Оскар Уайльд выступал во всех жанрах, кроме скучного. Но, судя по воспоминаниям современников, наиболее впечатляющ и великолепен он был в жанре разговорном, на который не скупился тратить свой талант. Его невероятное остроумие, фейерверки извергавшихся им парадоксов, неистощимая выдумка и умение очаровывать людей привели к тому, что он прослыл «Шехерезадой салонов» и старательно поддерживал эту репутацию. Блёстки ума, без конца расточавшиеся им, требовали огромного напряжения, и далеко не все его не только отдельные отточенные фразы, но и целые устные новеллы, притчи, стихотворения в прозе оказались потом занесёнными на бумагу — им самим или друзьями. Достаточно было всего нескольких слушателей, чтобы в полную силу начинал бить фонтан его творческой энергии.

«Человек, который может овладеть разговором за лондонским обедом, может овладеть всем миром»,— сказано в его пьесе «Женщина, не стоящая внимания». И Уайльд царил на всех званых обедах, на которых бывал (а количество приглашений стремительно нарастало по мере того, как он входил в моду).
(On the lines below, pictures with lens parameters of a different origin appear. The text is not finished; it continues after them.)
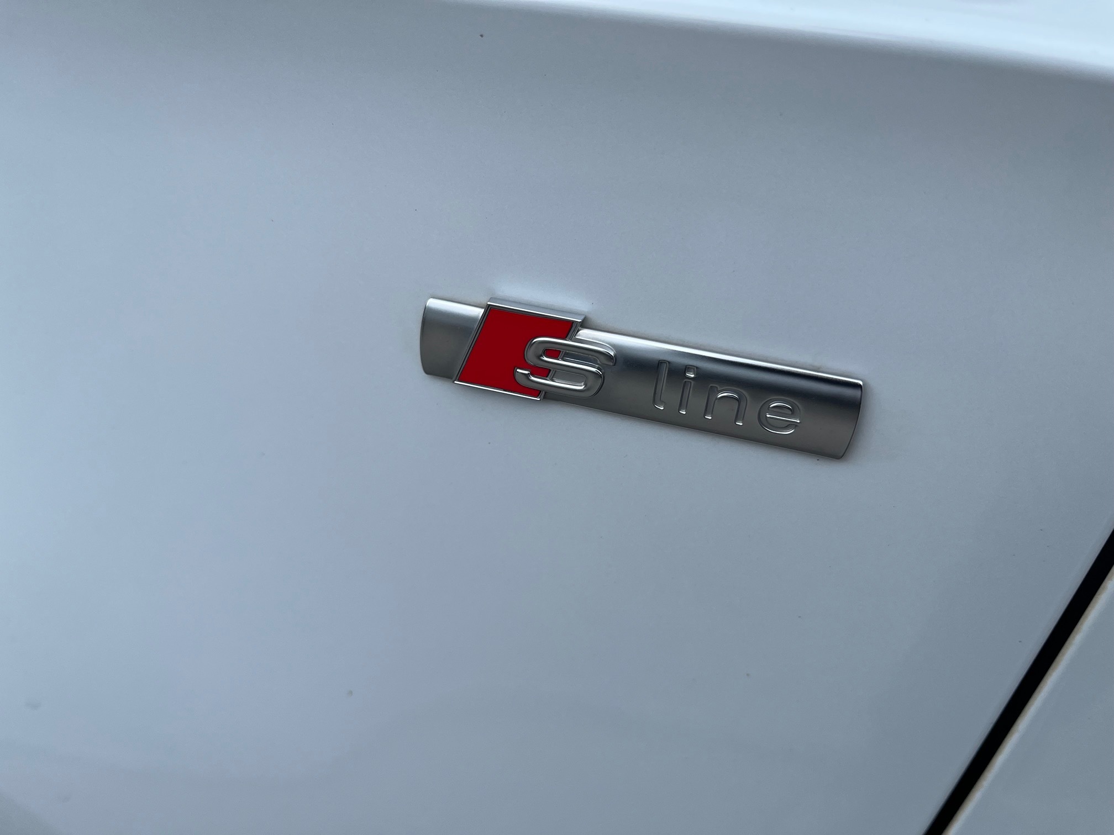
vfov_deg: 53.1
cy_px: 418
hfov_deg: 67.3
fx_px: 837
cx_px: 557
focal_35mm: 26
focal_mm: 5.1
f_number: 1.6
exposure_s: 1/1923
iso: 50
В совершенстве усвоив уроки светской «школы злословия» («В разговоре следует касаться всего, не сосредоточиваясь ни на чём»), он расточал вокруг тонкий яд иронии, сыпал бисером афоризмов, позволял себе роскошь быть восхитительно непоследовательным и противоречить самому себе, легко убеждал в уместности неуместного и во вздорности многих общепринятых мнений, ненароком воспарял от непринуждённой застольной болтовни к эффектным философским максимам. Своенравно жонглируя словами и мыслями, он шёл на светский раут с бутоньеркой в петлице, как избалованный вниманием зрителей актёр выходит на сцену, зная, что к нему прикованы все взоры, но необходимо подбросить пару новых поленьев в костёр всеобщего поклонения.